München - Am Dienstag nimmt Fußball-Deutschland in Köln Abschied von einem ganz Großen. Udo Lattek († 80) wird beerdigt, nachdem er vor zehn Tagen in der Residenz am Dom gestorben war.

Köln ist zu Latteks Heimat geworden, nachdem er als kleiner Junge aus Ostpreußen vertrieben wurde und seine Familie sich im Rheinland niederließ. In Köln befindet sich auch das Familiengrab der Latteks mit der Grabstätte seines früh verstorbenen Sohnes Dirk (1965 bis 1981). Deutschlands erfolgreichster Vereinstrainer findet seine letzte Ruhe neben seinem geliebten Sohn.

Eine große Prominenten-Beerdigung wollte Latteks Witwe Hildegard nicht organisieren. In den letzten Jahren schon hielt sie ihren Udo aus der Öffentlichkeit, ließ nur wenig Besuch zu. Für die Beerdigung wurden keine Einladungen an die Prominenz verschickt. Doch die Wegbegleiter Latteks werden es sich nicht nehmen lassen, ihm ein letztes Geleit zu geben.

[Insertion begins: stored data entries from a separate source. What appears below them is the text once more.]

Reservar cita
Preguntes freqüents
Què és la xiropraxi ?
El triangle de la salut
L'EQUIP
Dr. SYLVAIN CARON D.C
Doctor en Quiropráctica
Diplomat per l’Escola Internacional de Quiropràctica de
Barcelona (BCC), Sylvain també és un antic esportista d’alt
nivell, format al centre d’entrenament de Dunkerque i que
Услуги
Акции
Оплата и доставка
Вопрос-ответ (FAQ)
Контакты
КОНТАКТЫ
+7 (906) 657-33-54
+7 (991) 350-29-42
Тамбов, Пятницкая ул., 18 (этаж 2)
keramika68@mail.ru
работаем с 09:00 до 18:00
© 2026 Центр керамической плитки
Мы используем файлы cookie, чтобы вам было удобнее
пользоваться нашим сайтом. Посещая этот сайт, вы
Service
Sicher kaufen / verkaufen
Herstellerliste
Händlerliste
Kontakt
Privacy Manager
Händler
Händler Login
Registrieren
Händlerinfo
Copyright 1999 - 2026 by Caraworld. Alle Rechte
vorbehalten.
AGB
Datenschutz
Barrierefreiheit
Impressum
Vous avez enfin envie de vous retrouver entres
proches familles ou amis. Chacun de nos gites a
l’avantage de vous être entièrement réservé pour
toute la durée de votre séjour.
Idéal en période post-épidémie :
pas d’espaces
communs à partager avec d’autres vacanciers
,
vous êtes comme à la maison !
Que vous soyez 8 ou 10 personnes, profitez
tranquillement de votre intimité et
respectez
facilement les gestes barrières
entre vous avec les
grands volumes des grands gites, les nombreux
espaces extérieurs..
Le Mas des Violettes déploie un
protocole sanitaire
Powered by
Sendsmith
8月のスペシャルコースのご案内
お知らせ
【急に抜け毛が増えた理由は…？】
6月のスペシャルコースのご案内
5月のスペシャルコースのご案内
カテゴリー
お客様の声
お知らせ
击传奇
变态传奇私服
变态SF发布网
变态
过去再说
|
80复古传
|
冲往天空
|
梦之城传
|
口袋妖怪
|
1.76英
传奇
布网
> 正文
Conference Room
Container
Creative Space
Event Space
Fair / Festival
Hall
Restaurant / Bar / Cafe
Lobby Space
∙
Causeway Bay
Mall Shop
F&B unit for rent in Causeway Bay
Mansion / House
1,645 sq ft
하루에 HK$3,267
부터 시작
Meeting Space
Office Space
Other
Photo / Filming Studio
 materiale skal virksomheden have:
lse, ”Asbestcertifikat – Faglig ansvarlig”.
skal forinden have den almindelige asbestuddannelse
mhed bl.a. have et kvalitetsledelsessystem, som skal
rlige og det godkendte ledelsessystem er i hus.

Kommt auch Freigänger Hoeneß?

Nach tz-Informationen haben sich viele Fußball-Größen zusammentelefoniert, um teilzunehmen. Von den Bayern soll eine Delegation mit Franz Beckenbauer, Matthias Sammer und Karl Heinz Rummenigge anreisen. Auch Uli Hoeneß, der als Freigänger einen Extra-Hafturlaub beantragt haben soll, will angeblich zur Beerdigung kommen. Eine offizielle Bestätigung dafür gibt es aber nicht. Weder der FC Bayern noch das bayerische Justizministerium wollten sich auf tz-Anfrage dazu äußern, ob Hoeneß bei der Beerdigung dabei sein darf. Erwartet werden auch Jupp Heynckes, Christoph Daum und Lothar Matthäus.

Wie sehr Lattek seinen Sohn Dirk geliebt und wie sehr ihn sein Tod mitgenommen hat, das ließ er in einem Interview 2011 durchblicken. „Vor 30 Jahren, als er starb, bin ich aus der Kirche ausgetreten. Ich konnte es einfach nicht einsehen, dass ein Junge mit 15 Jahren sterben muss. Er wollte so gerne leben. Da war bei mir Feierabend mit Gott“, erzählte Lattek. „Es war Karneval, der 11.11. Es kam ein Anruf. Ihr Sohn hat Leukämie. Da ist nichts mehr zu machen. Ich wusste drei Monate lang, dass er sterben muss und er wusste es auch. Ich war die ganze Zeit bei ihm. Er hatte höllische Schmerzen, er verhungerte.“

Auf dem Grabstein, vor dem Dienstag die Großen des Sports sich zu seinen Ehren verneigen und Ehefrau Hildegard sowie den beiden Töchtern Sabine und Nadja beistehen werden, ist Udo bereits mit seinem Sohn abgebildet.